# Introduction to Applied Calculus

# About This Book

This textbook was created through Connecting the Pipeline: Libraries, OER, and Dual Enrollment from Secondary to Postsecondary, a $1.3 million project funded by LOUIS: The Louisiana Library Network and the Institute of Library and Museum Services. This project supports the extension of access to high-quality post-secondary opportunities to high school students across Louisiana and beyond by creating materials that can be adopted for dual enrollment environments. Dual enrollment is the opportunity for a student to be enrolled in high school and college at the same time.

The cohort-developed OER course materials are released under a license that permits their free use, reuse, modification and sharing with others.
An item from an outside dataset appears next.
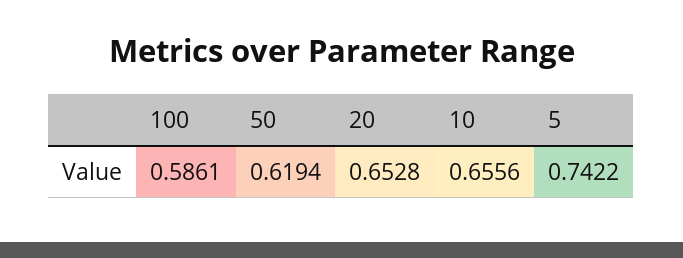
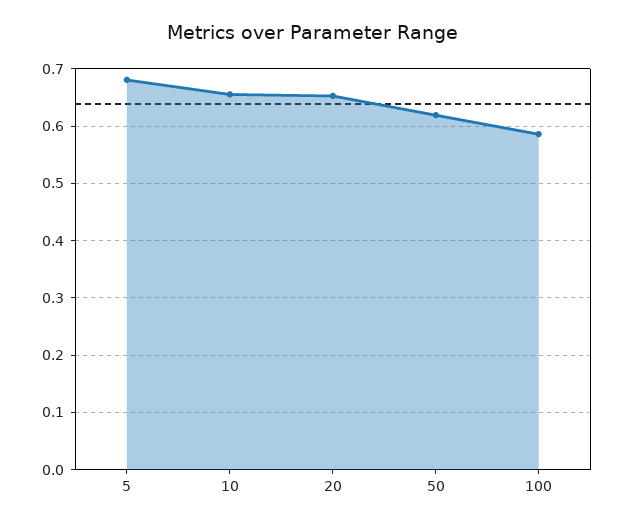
5: 0.7422 -> 0.68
This includes a corresponding course available in Moodle and Canvas that can be imported to other platforms. For access/questions, contact Affordable Learning Louisiana.

If you are adopting this textbook, we would be glad to know of your use via this brief survey.

## Cover Image

The cover image is “Fibonacci spiral” by heroix and licensed in the Public Domain (Creative Commons PDM 1.0 DEED).

# How Is Applied Calculus Different?

Students who plan to go into science, engineering, or mathematics take a year-long sequence of classes that cover many of the same topics as we do in our one-quarter or one-semester course.

Here are some of the differences:

## No Trigonometry

We will not be using trigonometry at all in this course. The scientists and engineers need trigonometry frequently, and so a great deal of the engineering calculus course is devoted to trigonometric functions and the situations they can model.

## The Applications Are Different

The scientists and engineers learn how to apply calculus to physics problems, such as work. They do a lot of geometric applications, like finding minimum distances, volumes of revolution, or arclengths. In this class, we will do only a few of these (distance/velocity problems, areas between curves). On the other hand, we will learn to apply calculus in some economic and business settings, like maximizing profit or minimizing average cost, finding elasticity of demand, or finding the present value of a continuous income stream. Additionally, we will apply calculus in life and social science settings, like determining the rate at which drug concentration in the body is changing, or exploring the rate at which a subject learns. These are applications that are seldom seen in a course for engineers.

## Fewer Theorems, No Proofs

The focus of this course is applications rather than theory. In this course, we will use the results of some theorems, but we won’t prove any of them. When you finish this course, you should be able to solve many kinds of problems using calculus, but you won’t be prepared to go on to higher mathematics.

## Less Algebra

In this class, you will not need clever algebra. If you need to solve an equation, it will either be relatively simple, or you can use technology to solve it. In most cases, you won’t need “exact answers”; calculator numbers will be good enough.

# Simplification and Calculator Numbers

When you were in tenth grade, your math teacher may have impressed you with the need to simplify your answers. I’m here to tell you – she was wrong. The form your answer should be in depends entirely on what you will do with it next. In addition, the process of “simplifying” often messy algebra can ruin perfectly correct answers. From the teacher’s point of view, “simplifying” obscures how a student arrived at his answer and makes problems harder to grade. Moral: don’t spend a lot of extra time simplifying your answer. Leave it as close to how you arrived at it as possible.

## When Should You Simplify?

- Simplify when it actually makes your life easier. For example, in Chapter 2 it’s easier to find a second derivative if you simplify the first derivative.
- Simplify your answer when you need to match it to an answer in the book. You may need to do some algebra to be sure your answer and the book answer are the same.

## When You Use Your Calculator

A calculator is required for this course, and it can be a wonderful tool. However, you should be careful not to rely too strongly on your calculator.

Follow these rules of thumb:

- Estimate your answers. If you expect an answer of about 4, and your calculator says 2500, you’ve made an error somewhere.
- Don’t round until the very end. Every time you make a calculation with a rounded number, your answer gets a little bit worse.
- When you answer an applied problem, find a calculator number. It doesn’t mean much to suggest that the company should produce [latex]\frac{\sqrt{2100}\left(2.4\right)}{2.5}[/latex] items; it’s much more meaningful to report that they should produce about 106 items.
- When you present your final answer, round it to something that makes sense. If you’ve found an amount of US money, round it to the nearest cent. If you’ve computed the number of people, round to the nearest person. If there’s no obvious context, show your teacher at least two digits after the decimal place.
- Occasionally in this course, you will need to find the “exact answer.” That means – not a calculator approximation. (You can still use your calculator to check your answer.)